In all the cases we study, the licensor has a preference to negotiate downstream. This typically has important consequences for welfare, as it tends to reduce the deadweight loss associated with market power. In the first two cases (under price discrimination and ad-valorem royalties), it allows for a more efficient surplus extraction, making licensing of low-value products profitable for the licensor. In the last case, the fact that the deadweight loss is convex in the royalty rate means that a royalty that applies in all states of the world (i.e. whether there is a need to pay for the license or not) might be preferable to a lower one that applies in only some cases.
This static gain must be balanced against the dynamic effect that the different distribution of the surplus has on the incentives for firms to innovate in the first place. To the extent that downstream licensing undermines the profitability of the upstream and downstream firm, it reduces their incentives to make investments that are complementary to the technology licensed. We show that, depending on the magnitude of the dynamic effect (which should be neither too high, nor too low), the patent holder will prefer to license downstream, but that welfare would be higher if upstream licensing is enforced. As we do not consider the incentives to invest in the patented technology in the first place, our analysis is particularly relevant to markets that represent a modest part of the overall value of the technology.

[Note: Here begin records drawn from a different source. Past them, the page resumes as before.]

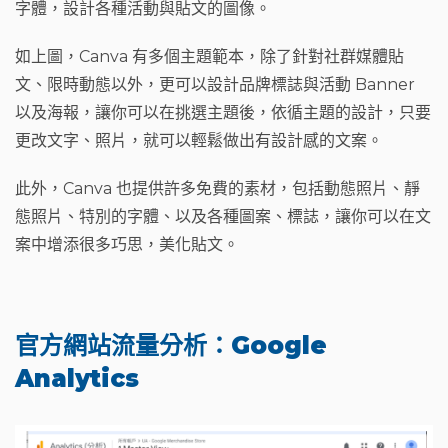
字體，設計各種活動與貼文的圖像。
如上圖，Canva 有多個主題範本，除了針對社群媒體貼
文、限時動態以外，更可以設計品牌標誌與活動 Banner
以及海報，讓你可以在挑選主題後，依循主題的設計，只要
更改文字、照片，就可以輕鬆做出有設計感的文案。
此外，Canva 也提供許多免費的素材，包括動態照片、靜
態照片、特別的字體、以及各種圖案、標誌，讓你可以在文
案中增添很多巧思，美化貼文。
官方網站流量分析：Google
Analytics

Farrell, J, J Hayes, C Shapiro and T Sullivan (2007), “Standard Setting, Patents, and Hold-Up”, Antitrust Law Journal 74: 603-670.

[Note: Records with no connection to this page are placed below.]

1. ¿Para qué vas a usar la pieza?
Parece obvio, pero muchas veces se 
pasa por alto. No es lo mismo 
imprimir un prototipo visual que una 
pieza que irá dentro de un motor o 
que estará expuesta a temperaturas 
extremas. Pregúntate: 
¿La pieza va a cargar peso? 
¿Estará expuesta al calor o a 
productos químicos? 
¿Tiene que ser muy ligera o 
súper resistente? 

Layne-Farrar, A, G Llobet and J Padilla (2014), “Patent Licensing in Vertically Disaggregated Industries: The Royalty Allocation Neutrality Principle”, Communications and Strategies 95(3): 61–84.
Llobet, G and D Neven (2022), “Investment and Patent Licensing in the Value Chain”, CEPR Press Discussion Paper No. 17405.
Nagaoka, S (2019), “Licensing of standard essential patents: Hold-up, reverse hold-up, and ex-ante negotiation”, VoxEU.org, 15 May.
Spulber, D F (2020) “Licensing Standard Essential Patents with FRAND Commitments: Preparing for 5G Mobile Telecommunications”, Colorado Technology Law Journal 18(1): 79–159.